Ein Thema, das in der satirischen Verarbeitung viele Facetten bietet.
(Bayerische Mundart):
"Du machst ja überhaupt nichts für Flüchtlinge. Gar nichts machst Du. Jetzt mal ganz langsam Madame. Wer hat denn bei uns an der Haustür das Sicherheitsschloss angebracht?"
Zuschauer ins Grübeln bringen
Vom Sicherheitsschloss ist für Satiriker wie Christian Ehring beim NDR der Weg nicht weit zu den Transitzonen.
"Gut, dass die SPD sich jetzt nicht über den Tisch ziehen lässt und eine Alternative zu dem Irrsinn mit den Transitzonen im Angebot hat. Nämlich Einreisezentren. Da gehen die Flüchtlinge freiwillig hin und lassen sich freiwillig abschieben … Einreisezentren, das klingt nach Wellnesszentren mit Frühbucherrabatt."
Die Einschaltquoten dieser TV-Formate, gerade weil sie gegen den Strich bürsten, sind beachtlich. Mittlerweile, womöglich beflügelt durch den nicht abreißenden Zustrom von Asylbewerben, auch in Deutschland. Medienwissenschaftler Hallenberger:
"In den USA ist vor ein paar Jahren schon aufgefallen, dass verschiedene Zielgruppen des Fernsehens ihre Informationen über das Weltgeschehen nicht mehr aus den klassischen Nachrichtensendungen beziehen, sondern aus Nachrichtensatire."

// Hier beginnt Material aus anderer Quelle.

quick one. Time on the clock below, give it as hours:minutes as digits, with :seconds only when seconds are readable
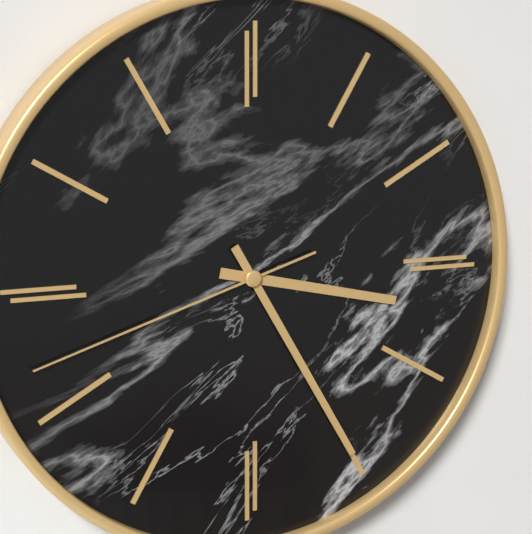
3:25:42
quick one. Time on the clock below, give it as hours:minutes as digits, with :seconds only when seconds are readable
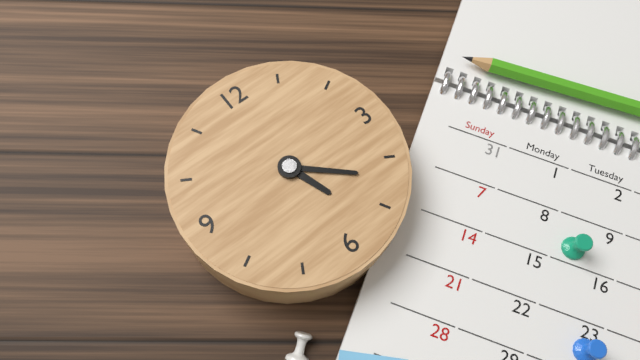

Wenn selbst ein Schrumpfgermane wie Gernot Hassknecht lauthals im ZDF bekennt:
"Uns kann ja wohl nichts Besseres passieren als ein paar frische Gene von außerhalb. Ich hab mich mit 'ner Deutschen gepaart, das war das Schlimmste in meinem Leben!"
Dann bleiben Lacher nicht aus, aber auch das Hirn kommt bei der Furcht vor Überfremdung ins Spiel, sagt Medienwissenschaftler Hallenberger.
"Die Stärke von satirischen Sendungen in diesem Zusammenhang besteht genau darin, dass durch den unterhaltenden Kontext es leichter, spielerischer möglich ist, genau solche Zusammenhänge auch mal auf den Punkt zu bringen."
Oder wie bei der Frage, ob man Afghanistan nach Einschätzung deutscher Politiker als sicheres Herkunftsland einstufen kann und Flüchtlinge aus diesem Land darum zurückweisen sollte. Satire, wie bei einer fiktiven Schaltung in der Heute-Show zum Korrespondenten Albrecht von Humboldt lässt die Zuschauer ins Grübeln geraten:
(untermalt mit Bomben- und Raketenhagel):
"Albrecht, sagen Sie mal, wie sicher ist es denn da?"
"Herr Welke, da muss man differenzieren."
"Was muss man?"
"DIFFERENZIEREN!!! ...Wenn Thomas de Maizière sagt, hier ist Frieden, dann ist hier Frieden!"
"Herr Welke, da muss man differenzieren."
"Was muss man?"
"DIFFERENZIEREN!!! ...Wenn Thomas de Maizière sagt, hier ist Frieden, dann ist hier Frieden!"
Auf den ersten Blick vermeintlich leichte Unterhaltungskost, serviert über Umwege für Experten wie Gerd Hallenberger auch den erforderlichen Tiefgang.
"Im besten Fall kann Satire hier etwas leisten, was Nachrichtensendungen nicht leisten können. Nämlich durch komplizierte Zusammenhänge durch Überraschungen einem Publikum nahe zu bringen, dass diese Zusammenhänge nicht kennt."